### What is required
The answer must consist of the entries, copied exactly and in full.

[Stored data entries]
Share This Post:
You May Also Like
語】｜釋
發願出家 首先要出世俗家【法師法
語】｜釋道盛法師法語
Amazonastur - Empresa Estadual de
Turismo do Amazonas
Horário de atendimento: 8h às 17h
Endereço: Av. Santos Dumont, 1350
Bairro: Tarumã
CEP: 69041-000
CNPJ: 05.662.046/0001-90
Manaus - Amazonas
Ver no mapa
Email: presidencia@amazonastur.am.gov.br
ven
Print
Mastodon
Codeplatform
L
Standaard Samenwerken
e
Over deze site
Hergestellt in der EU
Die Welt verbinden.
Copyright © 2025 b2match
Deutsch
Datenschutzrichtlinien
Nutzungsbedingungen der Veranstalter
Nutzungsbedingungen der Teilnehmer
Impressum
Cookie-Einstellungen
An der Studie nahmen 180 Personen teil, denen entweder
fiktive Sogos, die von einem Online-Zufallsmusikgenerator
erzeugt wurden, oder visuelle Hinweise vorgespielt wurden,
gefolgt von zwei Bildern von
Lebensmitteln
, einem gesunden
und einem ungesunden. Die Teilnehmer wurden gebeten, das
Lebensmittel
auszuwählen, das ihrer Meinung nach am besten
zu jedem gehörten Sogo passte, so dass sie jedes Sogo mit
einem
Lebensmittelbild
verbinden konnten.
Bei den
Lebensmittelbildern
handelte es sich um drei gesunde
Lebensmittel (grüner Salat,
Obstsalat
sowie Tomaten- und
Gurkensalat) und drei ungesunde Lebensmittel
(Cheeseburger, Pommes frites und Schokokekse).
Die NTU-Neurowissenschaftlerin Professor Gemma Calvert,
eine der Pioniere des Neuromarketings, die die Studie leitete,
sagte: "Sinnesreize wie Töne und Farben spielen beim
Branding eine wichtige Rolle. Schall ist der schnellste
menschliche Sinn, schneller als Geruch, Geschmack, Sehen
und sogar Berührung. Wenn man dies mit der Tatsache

### Exercise answer
Share This Post:
You May Also Like
語】｜釋
發願出家 首先要出世俗家【法師法
語】｜釋道盛法師法語
Amazonastur - Empresa Estadual de
Turismo do Amazonas
Horário de atendimento: 8h às 17h
Endereço: Av. Santos Dumont, 1350
Bairro: Tarumã
CEP: 69041-000
CNPJ: 05.662.046/0001-90
Manaus - Amazonas
Ver no mapa
Email: presidencia@amazonastur.am.gov.br
ven
Print
Mastodon
Codeplatform
L
Standaard Samenwerken
e
Over deze site
Hergestellt in der EU
Die Welt verbinden.
Copyright © 2025 b2match
Deutsch
Datenschutzrichtlinien
Nutzungsbedingungen der Veranstalter
Nutzungsbedingungen der Teilnehmer
Impressum
Cookie-Einstellungen
An der Studie nahmen 180 Personen teil, denen entweder
fiktive Sogos, die von einem Online-Zufallsmusikgenerator
erzeugt wurden, oder visuelle Hinweise vorgespielt wurden,
gefolgt von zwei Bildern von
Lebensmitteln
, einem gesunden
und einem ungesunden. Die Teilnehmer wurden gebeten, das
Lebensmittel
auszuwählen, das ihrer Meinung nach am besten
zu jedem gehörten Sogo passte, so dass sie jedes Sogo mit
einem
Lebensmittelbild
verbinden konnten.
Bei den
Lebensmittelbildern
handelte es sich um drei gesunde
Lebensmittel (grüner Salat,
Obstsalat
sowie Tomaten- und
Gurkensalat) und drei ungesunde Lebensmittel
(Cheeseburger, Pommes frites und Schokokekse).
Die NTU-Neurowissenschaftlerin Professor Gemma Calvert,
eine der Pioniere des Neuromarketings, die die Studie leitete,
sagte: "Sinnesreize wie Töne und Farben spielen beim
Branding eine wichtige Rolle. Schall ist der schnellste
menschliche Sinn, schneller als Geruch, Geschmack, Sehen
und sogar Berührung. Wenn man dies mit der Tatsache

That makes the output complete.